PROJECT SUMMARY/ABSTRACT While hormonal contraceptive methods are highly effective, they are not the method of choice for many women. The National Health Statistic Report indicates that on-demand over-the-counter (OTC) contraceptives (i.e., spermicides and condoms) are the products of choice for many women, especially teenagers. Unfortunately, OTC methods have high failure rates. As a result, teenage pregnancies contribute to more than 70% of unintended pregnancy rates in the United States. Therefore, there is a critical need for new and improved on- demand methods for women. In this proposal, we will explore a new female contraceptive method that will target two processes: 1) blocking post-ejaculated semen and 2) inhibiting sperm motility in the female reproductive tract. After ejaculation, semen changes from a gel-like to a watery consistency via the prostate-derived serine protease called kallikrein 3 (KLK3). Therefore, the central hypothesis for this application is that pharmacologic blockade of semen liquefaction provides a contraceptive effect by blocking sperm from reaching the site of fertilization. Our previous work showed that a serine protease inhibitor effectively blocked those two processes and prevented pregnancy in female mice. Based on these findings, it is hypothesized that small molecule KLK3 inhibitors with targeted activity can be developed for use as novel, non-hormonal, fully reversible contraceptives for women. In this application, a team of investigators will test the action of small molecule KLK3 inhibitor(s) in human semen and sperm function, pregnancy prevention in female rhesus macaques, and will identify novel small molecules inhibitors of KLK3 in addition to the prototype inhibitor. The hypothesis will be tested in three Specific Aims: 1) to characterize the contraceptive potential of specific KLK3 inhibitors in human semen, 2) To evaluate the cellular toxicity of specific KLK3 inhibitor and “hit” compound(s) in human cervical/vaginal cells and 3D vaginal cultures, 3) to characterize the contraceptive efficacy and pharmacodynamics/kinetics of specific KLK3 inhibitor in female rhesus macaques, and 4) To identify novel drug- like KLK3-specific inhibitors from DNA-encoded chemical libraries. Upon completion of this study, we will be able to demonstrate whether serine protease inhibitor can be developed as the first contraceptive product (i.e., film/sponge) that prevents semen liquefaction as well as inhibits the sperm function.

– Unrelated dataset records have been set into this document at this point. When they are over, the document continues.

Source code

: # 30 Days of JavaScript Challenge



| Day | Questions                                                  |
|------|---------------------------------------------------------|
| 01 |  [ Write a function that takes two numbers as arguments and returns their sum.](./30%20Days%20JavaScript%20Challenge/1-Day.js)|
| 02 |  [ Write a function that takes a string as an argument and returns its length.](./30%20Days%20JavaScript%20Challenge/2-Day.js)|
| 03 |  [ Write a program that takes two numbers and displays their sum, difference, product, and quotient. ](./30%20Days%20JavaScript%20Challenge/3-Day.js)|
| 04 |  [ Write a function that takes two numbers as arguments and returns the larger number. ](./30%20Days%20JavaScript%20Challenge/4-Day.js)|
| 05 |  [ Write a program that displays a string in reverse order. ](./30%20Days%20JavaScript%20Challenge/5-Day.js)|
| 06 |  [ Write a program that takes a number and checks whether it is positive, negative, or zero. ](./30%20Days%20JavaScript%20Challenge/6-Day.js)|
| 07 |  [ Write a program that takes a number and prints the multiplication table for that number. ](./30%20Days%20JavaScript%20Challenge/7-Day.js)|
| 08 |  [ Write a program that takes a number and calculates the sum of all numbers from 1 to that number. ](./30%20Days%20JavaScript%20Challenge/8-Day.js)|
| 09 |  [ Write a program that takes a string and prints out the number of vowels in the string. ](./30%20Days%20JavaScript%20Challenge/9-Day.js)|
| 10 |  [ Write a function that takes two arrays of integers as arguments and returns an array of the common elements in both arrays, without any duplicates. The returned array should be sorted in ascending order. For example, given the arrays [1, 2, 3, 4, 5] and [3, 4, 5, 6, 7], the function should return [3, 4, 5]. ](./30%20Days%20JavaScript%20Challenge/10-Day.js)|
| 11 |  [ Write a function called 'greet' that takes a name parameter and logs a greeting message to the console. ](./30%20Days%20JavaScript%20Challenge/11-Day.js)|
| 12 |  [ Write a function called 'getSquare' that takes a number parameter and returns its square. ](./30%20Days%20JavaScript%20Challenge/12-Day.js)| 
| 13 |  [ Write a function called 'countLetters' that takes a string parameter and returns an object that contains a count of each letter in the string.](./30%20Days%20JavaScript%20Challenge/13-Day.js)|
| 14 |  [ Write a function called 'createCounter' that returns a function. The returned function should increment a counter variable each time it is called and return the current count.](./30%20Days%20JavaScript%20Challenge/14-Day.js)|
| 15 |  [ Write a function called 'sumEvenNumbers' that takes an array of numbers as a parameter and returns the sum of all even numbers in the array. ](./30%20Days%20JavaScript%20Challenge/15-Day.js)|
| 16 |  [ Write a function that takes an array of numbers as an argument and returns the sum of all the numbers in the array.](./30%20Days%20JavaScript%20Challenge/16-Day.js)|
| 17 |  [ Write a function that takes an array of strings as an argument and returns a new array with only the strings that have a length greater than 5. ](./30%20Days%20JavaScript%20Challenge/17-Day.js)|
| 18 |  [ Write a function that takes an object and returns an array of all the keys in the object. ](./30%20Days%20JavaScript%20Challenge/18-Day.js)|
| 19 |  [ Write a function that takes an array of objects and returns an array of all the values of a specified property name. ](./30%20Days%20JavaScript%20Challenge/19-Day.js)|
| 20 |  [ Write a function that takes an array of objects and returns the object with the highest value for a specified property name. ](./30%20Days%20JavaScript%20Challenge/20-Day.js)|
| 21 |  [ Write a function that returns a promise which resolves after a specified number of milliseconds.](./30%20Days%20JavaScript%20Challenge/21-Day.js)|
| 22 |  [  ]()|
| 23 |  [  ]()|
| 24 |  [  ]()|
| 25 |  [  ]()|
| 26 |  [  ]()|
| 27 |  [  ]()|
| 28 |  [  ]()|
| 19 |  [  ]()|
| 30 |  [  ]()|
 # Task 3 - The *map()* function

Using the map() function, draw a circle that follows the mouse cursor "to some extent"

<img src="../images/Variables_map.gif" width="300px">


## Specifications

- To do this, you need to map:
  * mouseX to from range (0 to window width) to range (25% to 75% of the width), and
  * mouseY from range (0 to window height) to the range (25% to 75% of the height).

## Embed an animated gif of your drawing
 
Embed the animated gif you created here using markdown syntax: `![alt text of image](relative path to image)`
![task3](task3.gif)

项目概要/摘要 虽然激素避孕方法非常有效，但它们并不是许多女性的选择。 国家卫生统计报告表明，按需非处方 (OTC) 避孕药具（即 杀精剂和避孕套）是许多女性，尤其是青少年的首选产品。 OTC 方法的失败率很高，因此，青少年怀孕占 70% 以上。 因此，迫切需要新的和改进的方法。 在本提案中，我们将探索一种新的女性避孕方法。 两个过程：1）阻止射精后的精液；2）抑制女性生殖系统中的精子活力 射精后，精液通过前列腺丝氨酸从凝胶状变为水状稠度。 因此，该应用的中心假设是药理学。 阻止精液液化通过阻止精子到达该部位来提供避孕效果 我们之前的工作表明，丝氨酸蛋白酶抑制剂可以有效阻断这两者。 根据这些发现，捕获了这种小物质并阻止了雌性小鼠的怀孕。 具有靶向活性的 KLK3 分子抑制剂可被开发用作新型、非激素、完全 女性可逆避孕药在该应用中，一组研究人员将测试小型避孕药的作用。 KLK3 分子抑制剂对人类精液和精子功能、雌性恒河猴妊娠预防的影响 除了原型抑制剂之外，还将鉴定出 KLK3 的新型小分子抑制剂。 假设将在三个具体目标中进行检验：1）表征特定 KLK3 的避孕潜力 人类精液中的抑制剂，2) 评估特定 KLK3 抑制剂和“命中”化合物的细胞毒性 人类宫颈/阴道细胞和 3D 阴道培养物，3) 表征避孕功效和 特定 KLK3 抑制剂在雌性恒河猴中的药效学/动力学，以及 4) 鉴定新药- 就像 DNA 编码化学库中的 KLK3 特异性抑制剂一样，完成这项研究后，我们将能够 证明丝氨酸蛋白酶抑制剂是否可以开发为第一个避孕产品（即， 薄膜/海绵）可防止精液液化并抑制精子功能。